**Your goal:** The answer must be an exact printing of every record below, with the pictures omitted.

──────── Supplied information

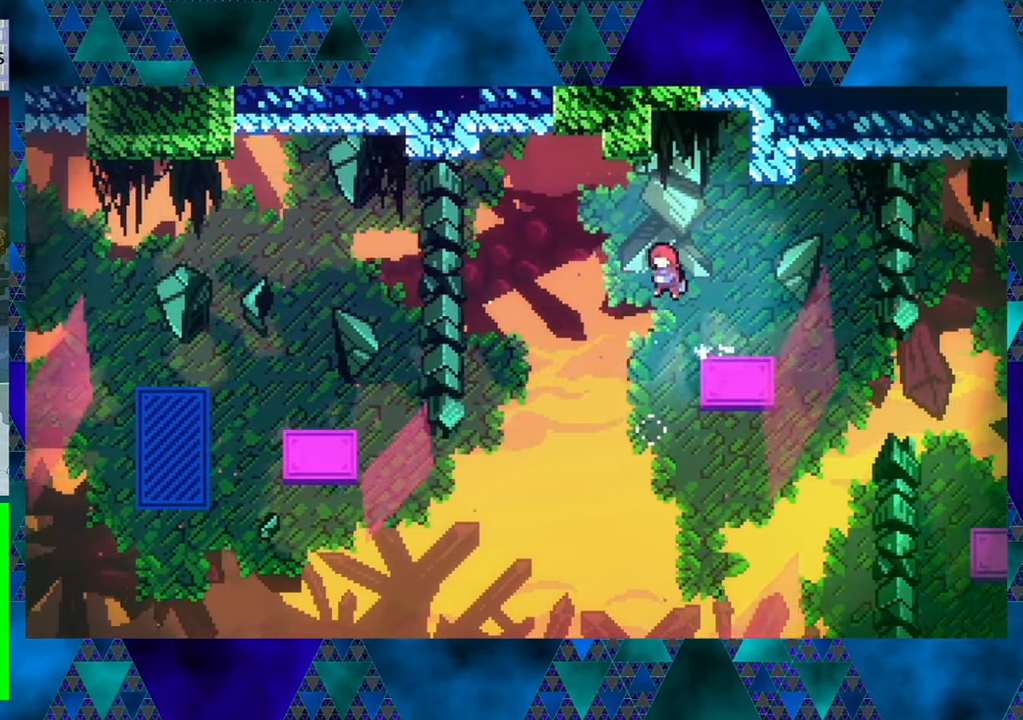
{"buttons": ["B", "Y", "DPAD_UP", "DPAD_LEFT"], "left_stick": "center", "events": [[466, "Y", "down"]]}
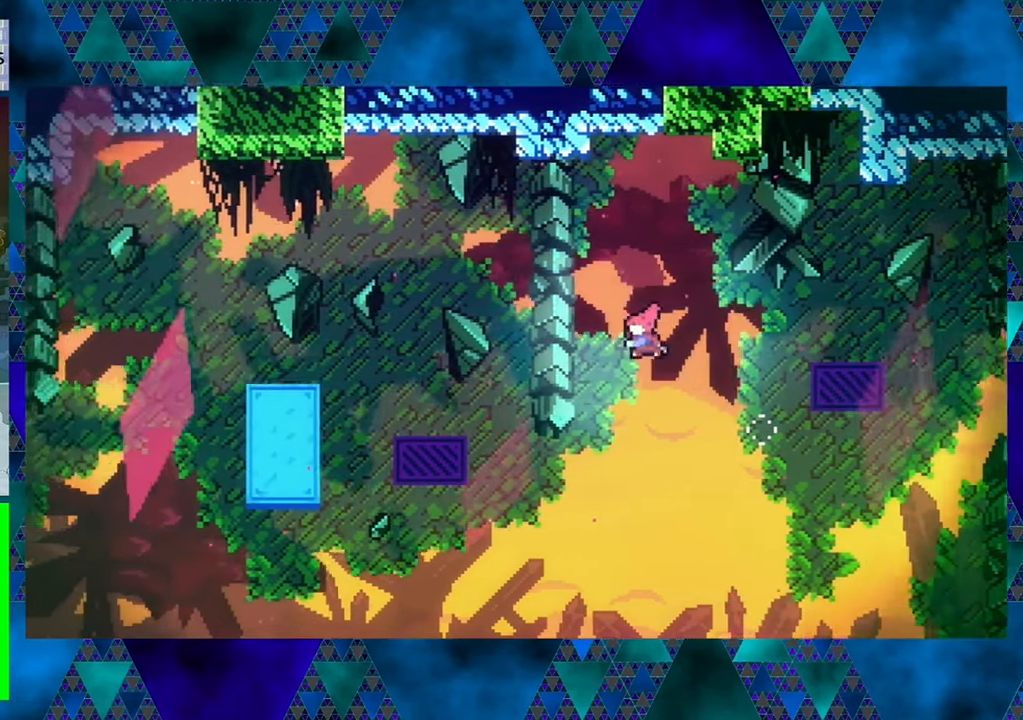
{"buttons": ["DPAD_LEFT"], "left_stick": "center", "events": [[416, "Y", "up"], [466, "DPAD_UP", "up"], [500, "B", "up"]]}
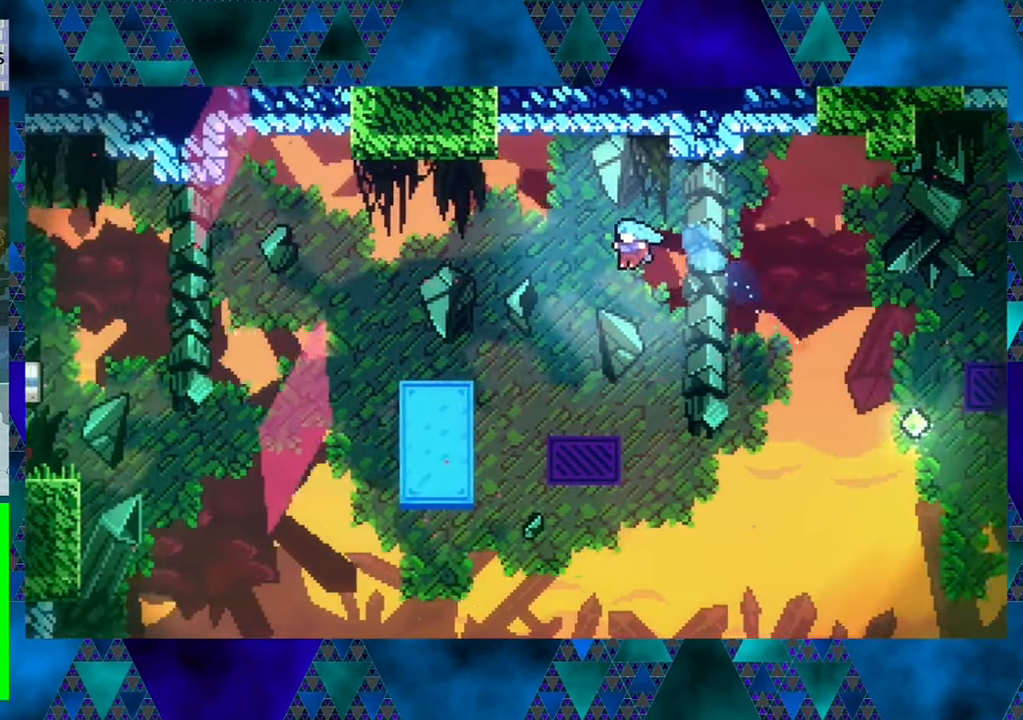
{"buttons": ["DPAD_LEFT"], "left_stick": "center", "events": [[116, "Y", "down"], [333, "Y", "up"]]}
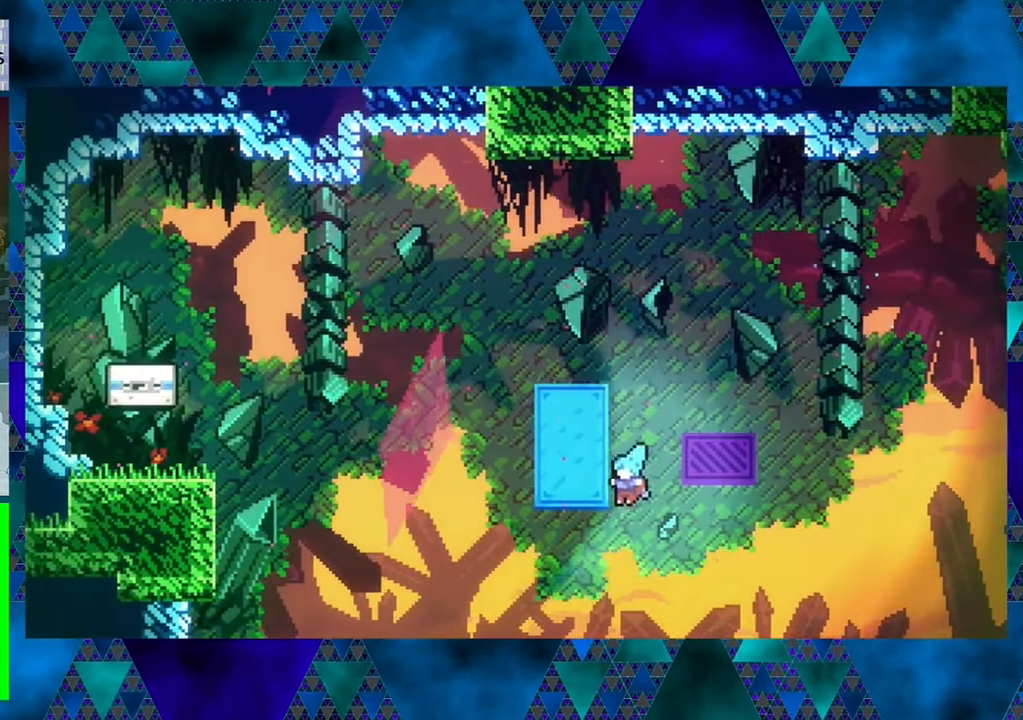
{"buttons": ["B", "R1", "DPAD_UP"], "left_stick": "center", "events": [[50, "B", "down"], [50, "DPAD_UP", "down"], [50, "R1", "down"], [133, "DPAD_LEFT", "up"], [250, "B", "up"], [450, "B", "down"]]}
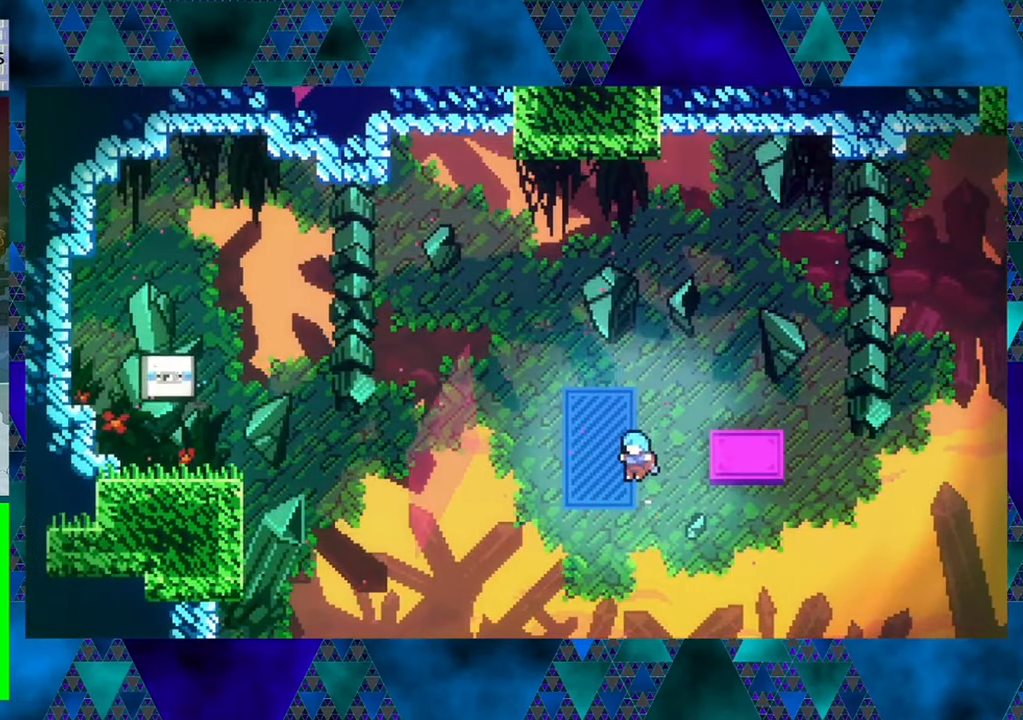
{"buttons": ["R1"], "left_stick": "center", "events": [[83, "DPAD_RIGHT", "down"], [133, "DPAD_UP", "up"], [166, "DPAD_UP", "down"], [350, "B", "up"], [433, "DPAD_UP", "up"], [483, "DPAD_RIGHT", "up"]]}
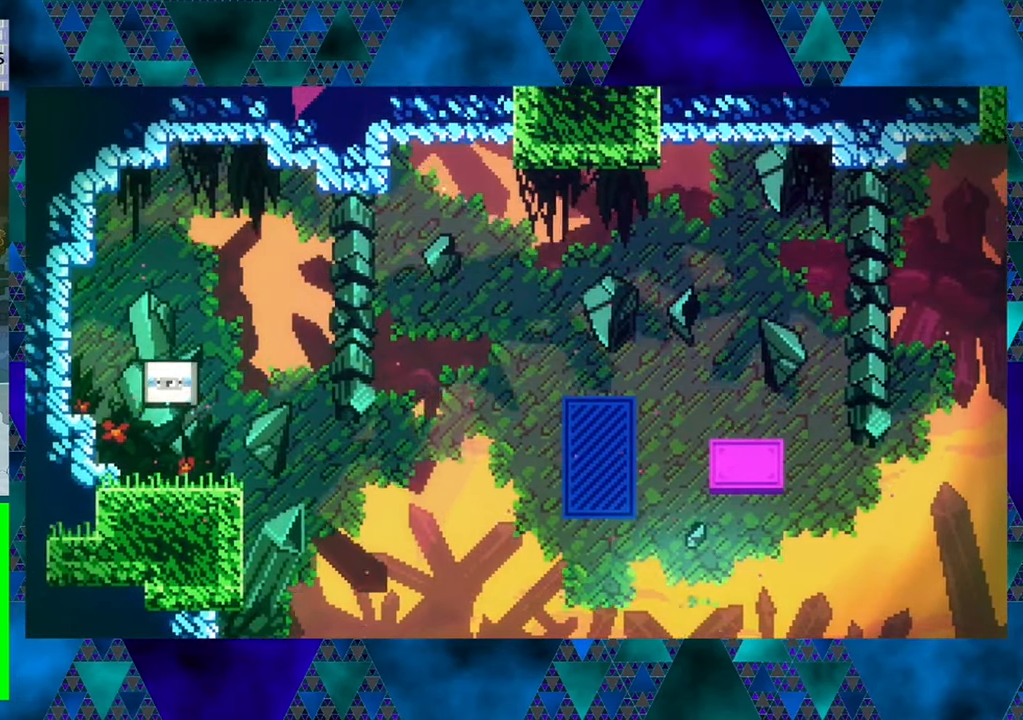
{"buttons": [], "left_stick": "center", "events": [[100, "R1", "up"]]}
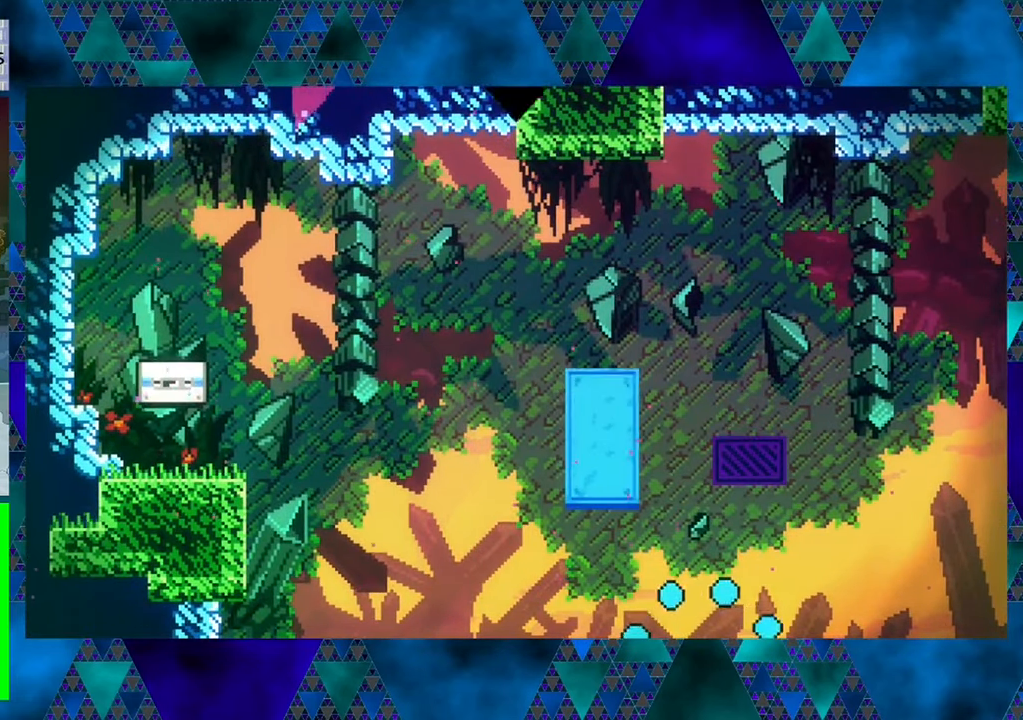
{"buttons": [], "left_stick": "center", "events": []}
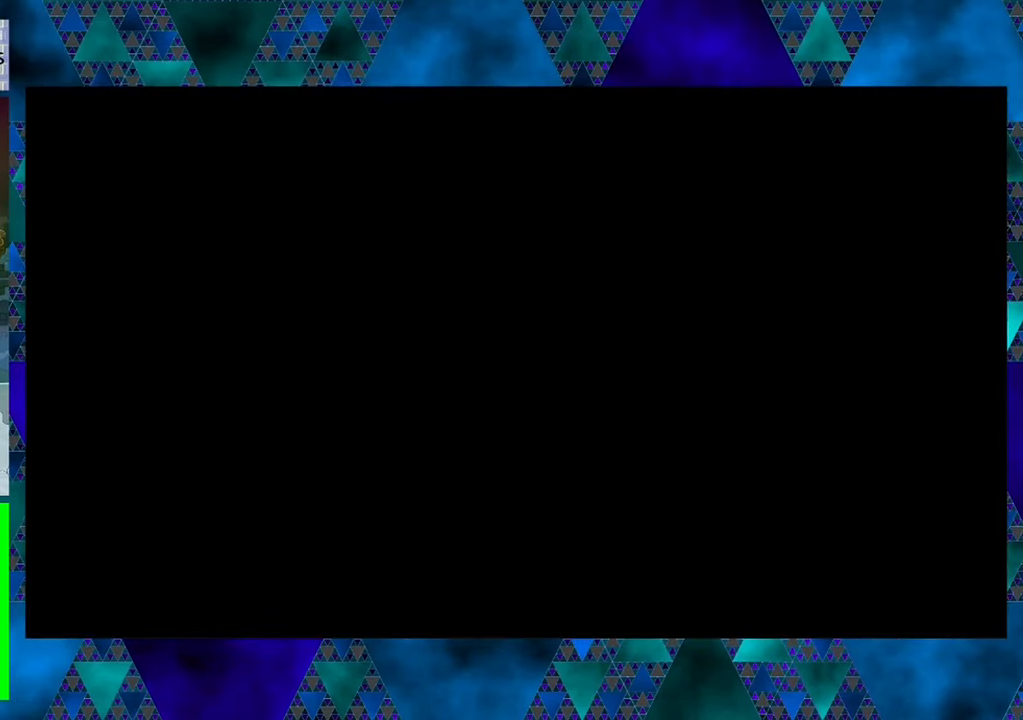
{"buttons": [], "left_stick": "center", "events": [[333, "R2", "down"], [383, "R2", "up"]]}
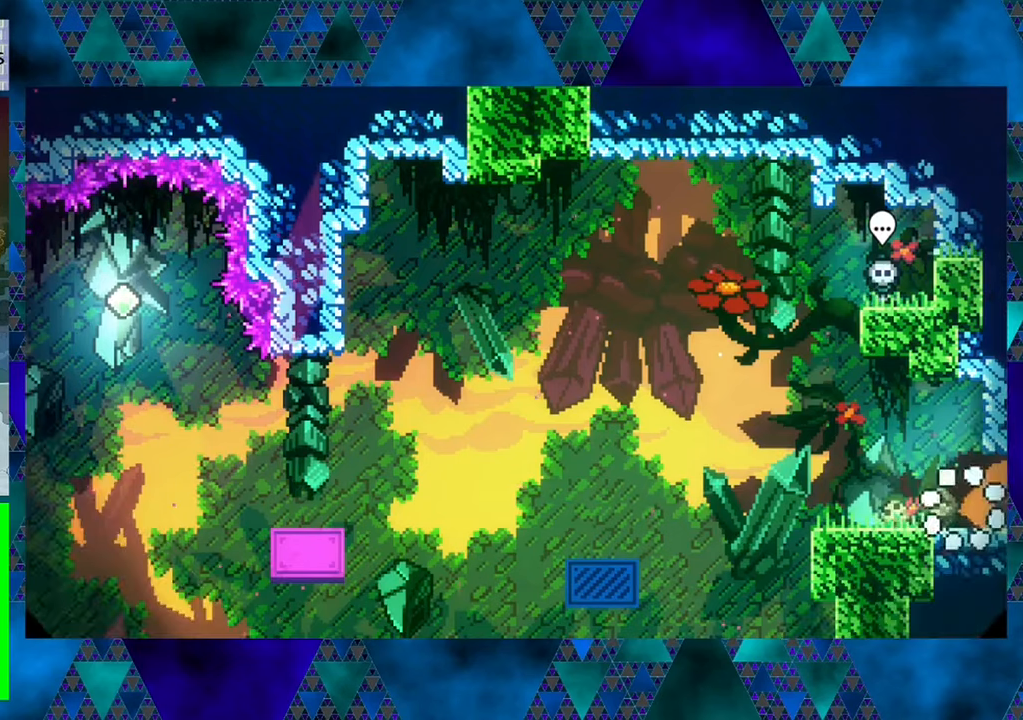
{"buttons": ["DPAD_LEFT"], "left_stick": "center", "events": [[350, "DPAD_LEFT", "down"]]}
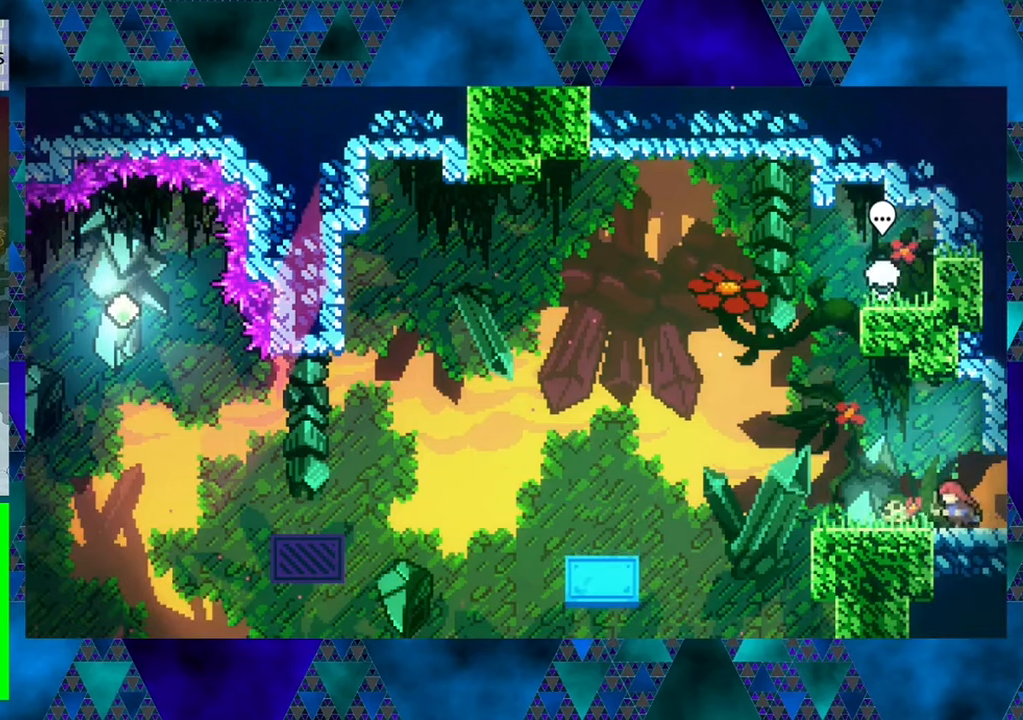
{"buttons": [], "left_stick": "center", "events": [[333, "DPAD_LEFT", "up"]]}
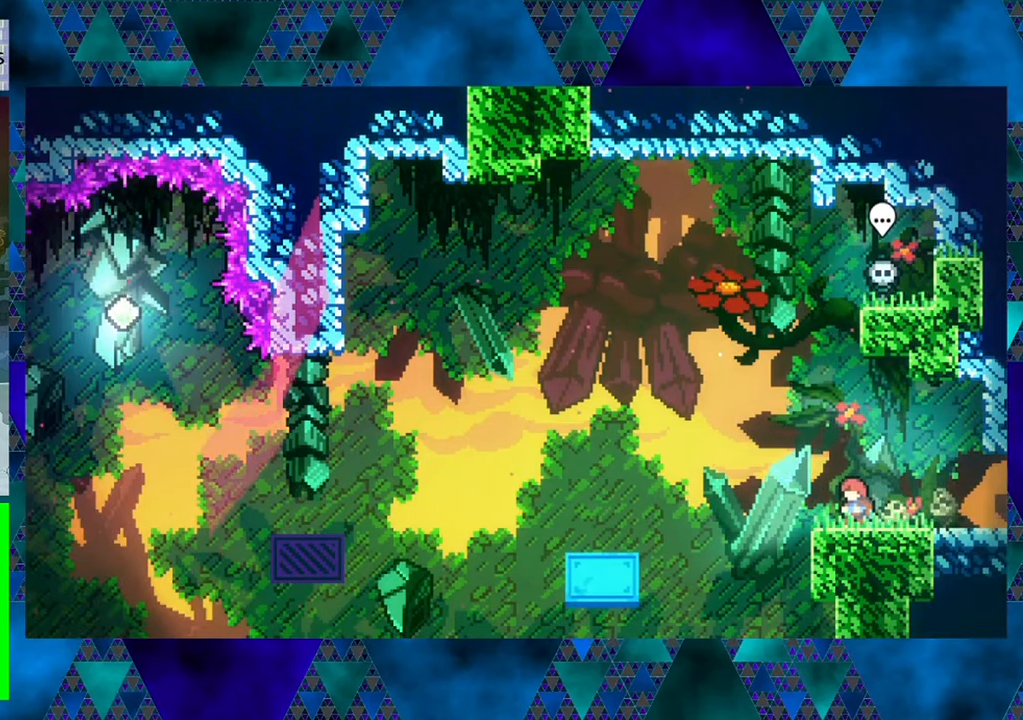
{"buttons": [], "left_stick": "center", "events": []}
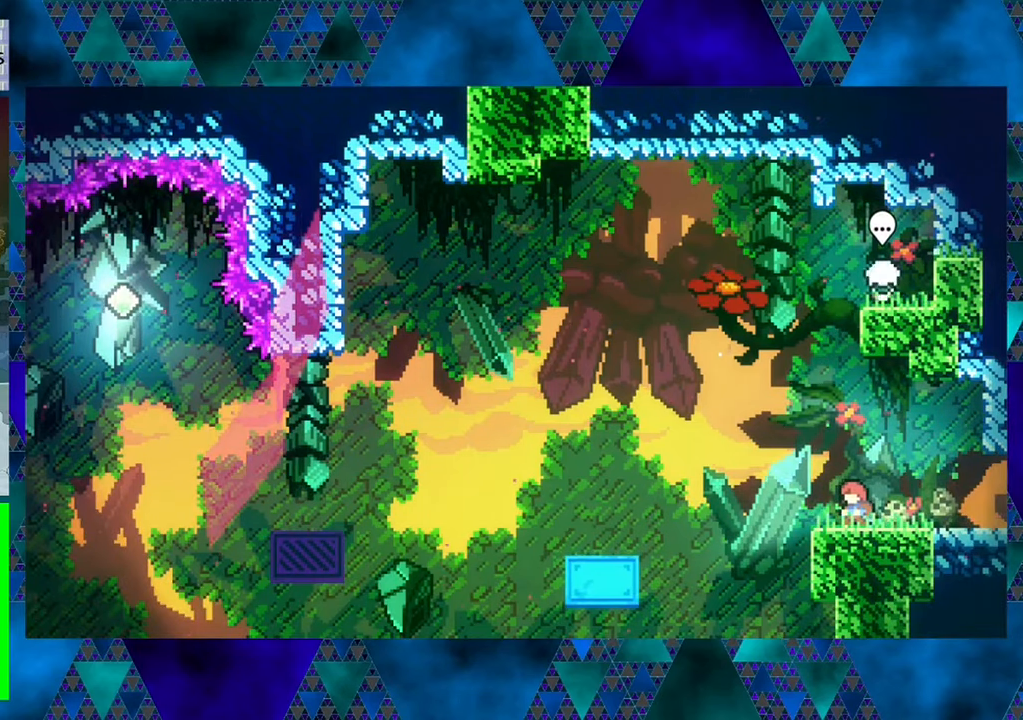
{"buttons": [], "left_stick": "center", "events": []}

────────────────

**Answer to this task:**
{"buttons": ["B", "Y", "DPAD_UP", "DPAD_LEFT"], "left_stick": "center", "events": [[466, "Y", "down"]]}
{"buttons": ["DPAD_LEFT"], "left_stick": "center", "events": [[416, "Y", "up"], [466, "DPAD_UP", "up"], [500, "B", "up"]]}
{"buttons": ["DPAD_LEFT"], "left_stick": "center", "events": [[116, "Y", "down"], [333, "Y", "up"]]}
{"buttons": ["B", "R1", "DPAD_UP"], "left_stick": "center", "events": [[50, "B", "down"], [50, "DPAD_UP", "down"], [50, "R1", "down"], [133, "DPAD_LEFT", "up"], [250, "B", "up"], [450, "B", "down"]]}
{"buttons": ["R1"], "left_stick": "center", "events": [[83, "DPAD_RIGHT", "down"], [133, "DPAD_UP", "up"], [166, "DPAD_UP", "down"], [350, "B", "up"], [433, "DPAD_UP", "up"], [483, "DPAD_RIGHT", "up"]]}
{"buttons": [], "left_stick": "center", "events": [[100, "R1", "up"]]}
{"buttons": [], "left_stick": "center", "events": []}
{"buttons": [], "left_stick": "center", "events": [[333, "R2", "down"], [383, "R2", "up"]]}
{"buttons": ["DPAD_LEFT"], "left_stick": "center", "events": [[350, "DPAD_LEFT", "down"]]}
{"buttons": [], "left_stick": "center", "events": [[333, "DPAD_LEFT", "up"]]}
{"buttons": [], "left_stick": "center", "events": []}
{"buttons": [], "left_stick": "center", "events": []}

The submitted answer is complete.